La communauté chiite est aujourd’hui la plus nombreuse au Liban. Mais ce n’est qu’en 1926 qu’elle est officiellement reconnue. Après l’indépendance de 1943, le partage des pouvoirs était déterminé par une entente entre maronites et sunnites. Les dirigeants chiites de l’époque étaient, pour la plupart, des chefs traditionnels féodaux.

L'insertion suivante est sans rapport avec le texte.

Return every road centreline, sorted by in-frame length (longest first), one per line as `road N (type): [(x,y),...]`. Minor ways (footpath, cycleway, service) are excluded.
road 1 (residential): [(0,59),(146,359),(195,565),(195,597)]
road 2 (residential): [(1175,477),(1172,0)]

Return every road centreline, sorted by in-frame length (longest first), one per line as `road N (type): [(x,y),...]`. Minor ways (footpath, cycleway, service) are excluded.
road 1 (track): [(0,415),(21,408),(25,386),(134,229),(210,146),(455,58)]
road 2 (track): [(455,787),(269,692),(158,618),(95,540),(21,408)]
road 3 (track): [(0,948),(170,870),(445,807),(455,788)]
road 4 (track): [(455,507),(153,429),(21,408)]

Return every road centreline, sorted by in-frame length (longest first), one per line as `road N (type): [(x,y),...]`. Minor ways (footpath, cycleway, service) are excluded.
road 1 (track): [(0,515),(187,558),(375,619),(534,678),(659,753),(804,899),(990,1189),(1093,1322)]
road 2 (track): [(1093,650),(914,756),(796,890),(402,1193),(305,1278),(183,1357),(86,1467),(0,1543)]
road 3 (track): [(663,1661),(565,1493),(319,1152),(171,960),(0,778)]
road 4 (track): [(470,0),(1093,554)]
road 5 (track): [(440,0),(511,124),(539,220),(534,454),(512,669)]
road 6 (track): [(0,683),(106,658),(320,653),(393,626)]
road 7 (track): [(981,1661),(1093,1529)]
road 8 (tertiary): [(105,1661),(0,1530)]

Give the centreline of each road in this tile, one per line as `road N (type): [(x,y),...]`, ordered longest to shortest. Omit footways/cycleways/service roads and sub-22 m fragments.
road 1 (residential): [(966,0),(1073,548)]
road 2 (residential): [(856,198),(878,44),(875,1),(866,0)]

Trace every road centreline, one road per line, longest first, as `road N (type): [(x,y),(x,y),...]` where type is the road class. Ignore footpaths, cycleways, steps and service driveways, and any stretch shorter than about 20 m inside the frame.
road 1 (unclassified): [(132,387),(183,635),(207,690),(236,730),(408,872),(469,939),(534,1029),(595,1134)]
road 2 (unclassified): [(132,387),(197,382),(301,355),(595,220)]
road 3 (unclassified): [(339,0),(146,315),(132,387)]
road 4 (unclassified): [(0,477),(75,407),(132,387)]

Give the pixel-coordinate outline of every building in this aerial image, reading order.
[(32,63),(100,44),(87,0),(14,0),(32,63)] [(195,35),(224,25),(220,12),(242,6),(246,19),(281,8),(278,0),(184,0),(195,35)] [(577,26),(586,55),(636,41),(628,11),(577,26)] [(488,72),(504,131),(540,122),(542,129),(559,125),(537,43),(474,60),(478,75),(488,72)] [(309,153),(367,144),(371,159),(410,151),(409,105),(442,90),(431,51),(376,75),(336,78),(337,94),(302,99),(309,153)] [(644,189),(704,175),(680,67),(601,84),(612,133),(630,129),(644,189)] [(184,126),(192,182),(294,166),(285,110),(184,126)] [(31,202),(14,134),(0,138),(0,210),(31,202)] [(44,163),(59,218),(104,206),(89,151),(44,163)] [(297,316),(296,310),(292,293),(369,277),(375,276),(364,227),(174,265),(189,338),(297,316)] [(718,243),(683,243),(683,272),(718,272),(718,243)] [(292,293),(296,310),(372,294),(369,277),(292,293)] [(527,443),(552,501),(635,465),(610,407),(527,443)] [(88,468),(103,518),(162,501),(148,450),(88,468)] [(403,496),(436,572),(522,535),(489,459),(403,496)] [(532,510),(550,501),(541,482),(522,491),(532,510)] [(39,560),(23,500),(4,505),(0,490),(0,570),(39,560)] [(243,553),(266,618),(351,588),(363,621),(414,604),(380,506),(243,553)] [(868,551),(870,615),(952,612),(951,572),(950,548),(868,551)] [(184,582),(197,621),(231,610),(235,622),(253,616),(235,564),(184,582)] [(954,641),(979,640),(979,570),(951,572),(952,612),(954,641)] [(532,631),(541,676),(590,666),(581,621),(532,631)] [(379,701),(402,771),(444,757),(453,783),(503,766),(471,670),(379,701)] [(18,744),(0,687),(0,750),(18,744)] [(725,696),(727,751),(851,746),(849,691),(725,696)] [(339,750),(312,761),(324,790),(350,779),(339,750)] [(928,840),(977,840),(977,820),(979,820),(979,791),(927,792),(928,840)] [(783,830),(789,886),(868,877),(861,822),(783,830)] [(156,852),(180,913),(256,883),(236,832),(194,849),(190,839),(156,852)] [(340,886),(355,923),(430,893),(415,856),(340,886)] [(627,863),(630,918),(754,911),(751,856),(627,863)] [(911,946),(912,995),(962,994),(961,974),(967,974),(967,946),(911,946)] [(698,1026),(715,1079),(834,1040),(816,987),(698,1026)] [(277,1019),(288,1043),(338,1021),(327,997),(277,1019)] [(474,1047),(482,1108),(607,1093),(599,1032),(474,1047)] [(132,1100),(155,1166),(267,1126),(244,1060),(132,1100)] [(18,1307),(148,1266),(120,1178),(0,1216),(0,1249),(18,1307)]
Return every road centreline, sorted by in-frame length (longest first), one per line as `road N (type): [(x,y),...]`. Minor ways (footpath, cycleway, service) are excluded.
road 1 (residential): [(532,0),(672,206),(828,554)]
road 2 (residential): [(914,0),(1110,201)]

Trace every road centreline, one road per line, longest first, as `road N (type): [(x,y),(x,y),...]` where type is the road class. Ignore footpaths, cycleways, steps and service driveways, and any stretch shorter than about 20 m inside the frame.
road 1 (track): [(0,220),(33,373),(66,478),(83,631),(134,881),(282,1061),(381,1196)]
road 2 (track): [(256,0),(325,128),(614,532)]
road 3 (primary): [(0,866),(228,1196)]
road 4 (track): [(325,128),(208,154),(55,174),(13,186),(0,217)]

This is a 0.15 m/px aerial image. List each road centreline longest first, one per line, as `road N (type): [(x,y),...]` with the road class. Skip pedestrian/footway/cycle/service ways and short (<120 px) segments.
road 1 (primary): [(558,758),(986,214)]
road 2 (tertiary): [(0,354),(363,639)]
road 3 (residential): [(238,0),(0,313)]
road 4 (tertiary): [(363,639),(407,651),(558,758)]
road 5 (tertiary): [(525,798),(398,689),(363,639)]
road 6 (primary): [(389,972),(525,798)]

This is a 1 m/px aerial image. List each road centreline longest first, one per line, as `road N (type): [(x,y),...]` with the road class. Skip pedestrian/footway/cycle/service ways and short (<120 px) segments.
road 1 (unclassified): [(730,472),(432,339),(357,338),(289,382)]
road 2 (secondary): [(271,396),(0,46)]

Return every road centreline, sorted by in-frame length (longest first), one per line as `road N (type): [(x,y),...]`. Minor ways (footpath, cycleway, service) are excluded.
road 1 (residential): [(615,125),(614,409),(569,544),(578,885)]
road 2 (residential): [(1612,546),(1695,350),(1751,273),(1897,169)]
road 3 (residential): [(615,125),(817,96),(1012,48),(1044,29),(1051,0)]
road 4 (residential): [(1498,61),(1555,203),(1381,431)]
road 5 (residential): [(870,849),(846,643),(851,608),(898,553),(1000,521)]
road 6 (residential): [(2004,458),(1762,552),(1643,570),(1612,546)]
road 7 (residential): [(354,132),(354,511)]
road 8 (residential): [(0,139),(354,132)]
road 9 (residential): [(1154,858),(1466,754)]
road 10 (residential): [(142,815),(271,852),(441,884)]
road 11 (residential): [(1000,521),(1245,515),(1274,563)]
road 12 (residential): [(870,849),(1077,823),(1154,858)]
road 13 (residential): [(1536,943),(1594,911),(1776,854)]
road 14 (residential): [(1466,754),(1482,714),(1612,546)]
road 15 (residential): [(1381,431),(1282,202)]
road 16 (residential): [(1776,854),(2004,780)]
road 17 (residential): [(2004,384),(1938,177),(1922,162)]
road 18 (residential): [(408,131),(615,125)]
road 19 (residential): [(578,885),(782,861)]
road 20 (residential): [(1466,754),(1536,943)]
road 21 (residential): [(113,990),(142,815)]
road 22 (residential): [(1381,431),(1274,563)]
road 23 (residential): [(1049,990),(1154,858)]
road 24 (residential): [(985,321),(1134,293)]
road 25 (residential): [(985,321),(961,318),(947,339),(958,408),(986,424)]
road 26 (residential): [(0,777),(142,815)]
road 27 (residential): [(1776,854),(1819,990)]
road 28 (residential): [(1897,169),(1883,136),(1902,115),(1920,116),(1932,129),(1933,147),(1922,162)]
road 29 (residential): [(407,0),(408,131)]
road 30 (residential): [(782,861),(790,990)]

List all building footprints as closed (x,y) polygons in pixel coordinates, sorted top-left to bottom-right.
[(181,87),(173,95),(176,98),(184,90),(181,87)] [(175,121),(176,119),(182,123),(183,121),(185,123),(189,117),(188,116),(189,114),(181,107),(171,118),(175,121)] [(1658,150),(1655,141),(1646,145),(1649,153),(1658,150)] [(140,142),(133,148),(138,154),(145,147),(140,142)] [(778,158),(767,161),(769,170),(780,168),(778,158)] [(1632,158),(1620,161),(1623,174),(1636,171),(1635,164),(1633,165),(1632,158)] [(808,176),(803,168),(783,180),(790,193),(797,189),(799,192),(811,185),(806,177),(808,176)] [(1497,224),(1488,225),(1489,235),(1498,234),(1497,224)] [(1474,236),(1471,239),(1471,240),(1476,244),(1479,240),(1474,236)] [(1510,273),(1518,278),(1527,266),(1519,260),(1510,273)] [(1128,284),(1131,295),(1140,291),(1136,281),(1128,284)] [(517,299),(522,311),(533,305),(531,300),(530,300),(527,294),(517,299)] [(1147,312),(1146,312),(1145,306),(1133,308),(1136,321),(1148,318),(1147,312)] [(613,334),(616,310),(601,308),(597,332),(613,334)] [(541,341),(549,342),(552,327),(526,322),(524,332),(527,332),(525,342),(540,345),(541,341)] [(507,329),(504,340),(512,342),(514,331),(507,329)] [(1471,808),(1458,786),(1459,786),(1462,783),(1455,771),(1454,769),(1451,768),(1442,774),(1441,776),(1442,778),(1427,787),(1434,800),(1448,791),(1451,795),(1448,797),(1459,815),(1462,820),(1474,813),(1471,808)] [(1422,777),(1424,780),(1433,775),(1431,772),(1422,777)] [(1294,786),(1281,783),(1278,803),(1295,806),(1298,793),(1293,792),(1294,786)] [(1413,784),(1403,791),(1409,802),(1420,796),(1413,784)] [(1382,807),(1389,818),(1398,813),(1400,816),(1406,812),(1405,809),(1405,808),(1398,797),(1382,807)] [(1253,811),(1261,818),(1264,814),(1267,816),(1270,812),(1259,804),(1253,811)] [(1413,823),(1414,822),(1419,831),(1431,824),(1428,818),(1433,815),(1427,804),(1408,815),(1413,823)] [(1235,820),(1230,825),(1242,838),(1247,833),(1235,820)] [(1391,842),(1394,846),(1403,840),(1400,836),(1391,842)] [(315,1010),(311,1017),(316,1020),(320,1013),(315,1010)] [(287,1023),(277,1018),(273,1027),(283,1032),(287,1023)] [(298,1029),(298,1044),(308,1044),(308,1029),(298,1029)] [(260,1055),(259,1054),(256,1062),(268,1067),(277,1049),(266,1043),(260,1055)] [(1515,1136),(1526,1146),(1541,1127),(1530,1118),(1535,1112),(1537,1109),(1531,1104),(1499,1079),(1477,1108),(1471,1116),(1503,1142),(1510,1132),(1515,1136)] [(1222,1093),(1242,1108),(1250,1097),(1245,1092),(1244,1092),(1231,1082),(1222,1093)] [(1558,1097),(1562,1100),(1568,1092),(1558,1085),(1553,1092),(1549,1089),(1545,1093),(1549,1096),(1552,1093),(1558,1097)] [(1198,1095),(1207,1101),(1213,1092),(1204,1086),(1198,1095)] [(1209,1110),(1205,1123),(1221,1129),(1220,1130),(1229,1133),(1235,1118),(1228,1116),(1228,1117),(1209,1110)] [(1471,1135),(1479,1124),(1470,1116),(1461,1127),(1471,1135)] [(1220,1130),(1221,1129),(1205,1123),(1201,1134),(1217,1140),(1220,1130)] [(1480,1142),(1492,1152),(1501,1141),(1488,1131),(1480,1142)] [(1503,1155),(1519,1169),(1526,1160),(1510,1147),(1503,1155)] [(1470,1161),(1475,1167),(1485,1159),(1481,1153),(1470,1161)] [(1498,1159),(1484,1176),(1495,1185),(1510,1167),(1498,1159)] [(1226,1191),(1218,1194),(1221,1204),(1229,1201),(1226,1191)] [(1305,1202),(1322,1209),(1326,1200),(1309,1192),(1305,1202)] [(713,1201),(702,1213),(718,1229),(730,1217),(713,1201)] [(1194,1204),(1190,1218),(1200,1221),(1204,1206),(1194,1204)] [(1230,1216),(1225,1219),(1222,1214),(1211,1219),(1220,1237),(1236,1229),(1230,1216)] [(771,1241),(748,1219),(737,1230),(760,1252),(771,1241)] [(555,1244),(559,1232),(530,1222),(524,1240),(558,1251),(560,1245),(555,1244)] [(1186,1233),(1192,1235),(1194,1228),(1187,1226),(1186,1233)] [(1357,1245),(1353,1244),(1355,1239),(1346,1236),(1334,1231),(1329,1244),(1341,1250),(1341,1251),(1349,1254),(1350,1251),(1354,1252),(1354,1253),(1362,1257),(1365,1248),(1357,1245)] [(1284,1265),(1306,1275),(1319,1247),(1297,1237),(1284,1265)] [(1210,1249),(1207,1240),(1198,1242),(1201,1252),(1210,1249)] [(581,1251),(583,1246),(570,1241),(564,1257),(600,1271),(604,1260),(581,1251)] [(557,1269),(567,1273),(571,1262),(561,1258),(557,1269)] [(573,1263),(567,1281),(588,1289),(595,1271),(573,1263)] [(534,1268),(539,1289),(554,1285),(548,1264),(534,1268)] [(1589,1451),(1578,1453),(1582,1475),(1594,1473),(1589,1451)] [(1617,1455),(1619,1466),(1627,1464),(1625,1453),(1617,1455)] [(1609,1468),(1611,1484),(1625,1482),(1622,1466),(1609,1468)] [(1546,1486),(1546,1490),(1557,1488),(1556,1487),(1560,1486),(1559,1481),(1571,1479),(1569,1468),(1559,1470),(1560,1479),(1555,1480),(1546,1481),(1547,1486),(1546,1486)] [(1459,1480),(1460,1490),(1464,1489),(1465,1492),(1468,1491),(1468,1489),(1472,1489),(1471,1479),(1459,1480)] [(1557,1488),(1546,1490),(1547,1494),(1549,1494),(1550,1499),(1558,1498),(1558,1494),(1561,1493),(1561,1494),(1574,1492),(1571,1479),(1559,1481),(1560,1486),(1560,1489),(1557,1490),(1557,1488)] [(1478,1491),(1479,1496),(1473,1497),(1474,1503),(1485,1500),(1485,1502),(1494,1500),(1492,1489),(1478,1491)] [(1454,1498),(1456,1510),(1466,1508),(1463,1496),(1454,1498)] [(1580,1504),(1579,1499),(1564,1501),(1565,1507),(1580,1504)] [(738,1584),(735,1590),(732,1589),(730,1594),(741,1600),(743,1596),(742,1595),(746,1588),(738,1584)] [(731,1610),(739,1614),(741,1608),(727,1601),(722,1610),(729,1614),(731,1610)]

Un tournant s’opère dans les années 1960. Un nombre important d’ulémas chiites libanais ayant achevé leur formation théologique à Qom (Iran) ou à Najaf (Irak), rentre au Liban. Parmi eux, l’imam Moussa Sadr, qui s’impose dans sa communauté en obtenant du gouvernement, en 1967, la mise en place du Conseil supérieur chiite, dont l’objectif est d’affirmer l’identité et la présence sociopolitique des chiites. Le 21 novembre 1967, le Parlement vote une loi, promulguée le 19 décembre 1967 par le chef de l’Etat, qui sépare la communauté chiite de celles des sunnites et des druzes et lui accorde les mêmes avantages qu’aux sunnites.
80 000 hommes en armes
L’imam Sadr crée un mouvement populaire: le Mouvement des déshérités, dont le but principal est de lutter contre le sous-développement socioéconomique dans lequel vivent les régions à prédominance chiite. Au début des années 1970, le mouvement Amal voit le jour en secret sous l’égide de l’imam.
La première grande manifestation de ce mouvement a lieu le 17 mars 1974 à Baalbeck. Son objectif est de protester contre les mesures prises par le gouvernement concernant l’administration et de dénoncer le fait que la communauté n’a pas eu sa part dans les nominations des fonctionnaires de première catégorie. L’imam Sadr a qualifié les chiites de «déshérités» et revendiqué les droits de la communauté sur le plan social et dans l’administration. Il a surtout évoqué le droit de la région du Sud, à majorité chiite, d’avoir sa part dans les projets de développements économiques, et vitaux. Il a menacé de créer des camps d’entraînement au Hermel, où des milliers de jeunes suivraient des entraînements militaires afin de se faire justice.
Le Conseil des ministres, réuni sous l’égide du chef de l’Etat à Beiteddine du 2 au 4 mai 1974, prend certaines décisions, dont l’interdiction du port ou de l’exhibition d’armes. Il avait chargé une commission spéciale formée des ministres chiites d’étudier les revendications de leur communauté.
La réponse des leaders de la communauté ne se fait pas attendre. Le 5 mai, une manifestation se tient à Tyr. 80 000 hommes exhibent leurs armes, malgré l’interdit gouvernemental. Encore une fois, l’imam Sadr prend la parole et lance un appel à la formation d’une armée populaire nationale chargée de protéger le Sud. Tout dialogue avec l’Etat semble rompu.
Bientôt, les chiites se voient fortement soutenus dans leurs revendications. Le Conseil islamique sunnite rejoint l’imam Sadr et lui apporte son appui en dénonçant le système politique libanais.
Le bras de fer avec l’Etat ne s’arrête pas là. Une assemblée générale chiite se tient en septembre 1974 et accorde un nouveau mandat à l’imam Sadr, approuvant sa lutte contre l’Etat, et toutes les mesures qui peuvent en découler jusqu’à la désobéissance civile.
L’année 1974 est fertile en incidents, qui annoncent la dégradation de 1975, et le début de la guerre civile en avril de cette année. Mais ce n’est qu’en juillet de la même année que l’imam Sadr révèle l’existence de la milice Amal, bras armé du «Mouvement des déshérités», soulignant toutefois que sa mission est limitée à la lutte contre Israël. Cet aveu survient au lendemain d’un grave incident ayant eu lieu lors de l’entraînement des jeunes chiites, qui fait 26 tués et 43 blessés.
Arlette Kassas
Création du Hezbollah
La création de la République islamique d’Iran, en février 1979, aidera à la fusion entre les groupes chiites et permettra, en 1983, la
fondation officielle du Hezbollah, qui dévoilera son premier programme politique en 1985. Le parti s’est surtout illustré dans la lutte contre Israël. Mais depuis 2005, suite à la crise
provoquée par l’assassinat de Rafic Hariri, il est entré dans l’arène politique locale.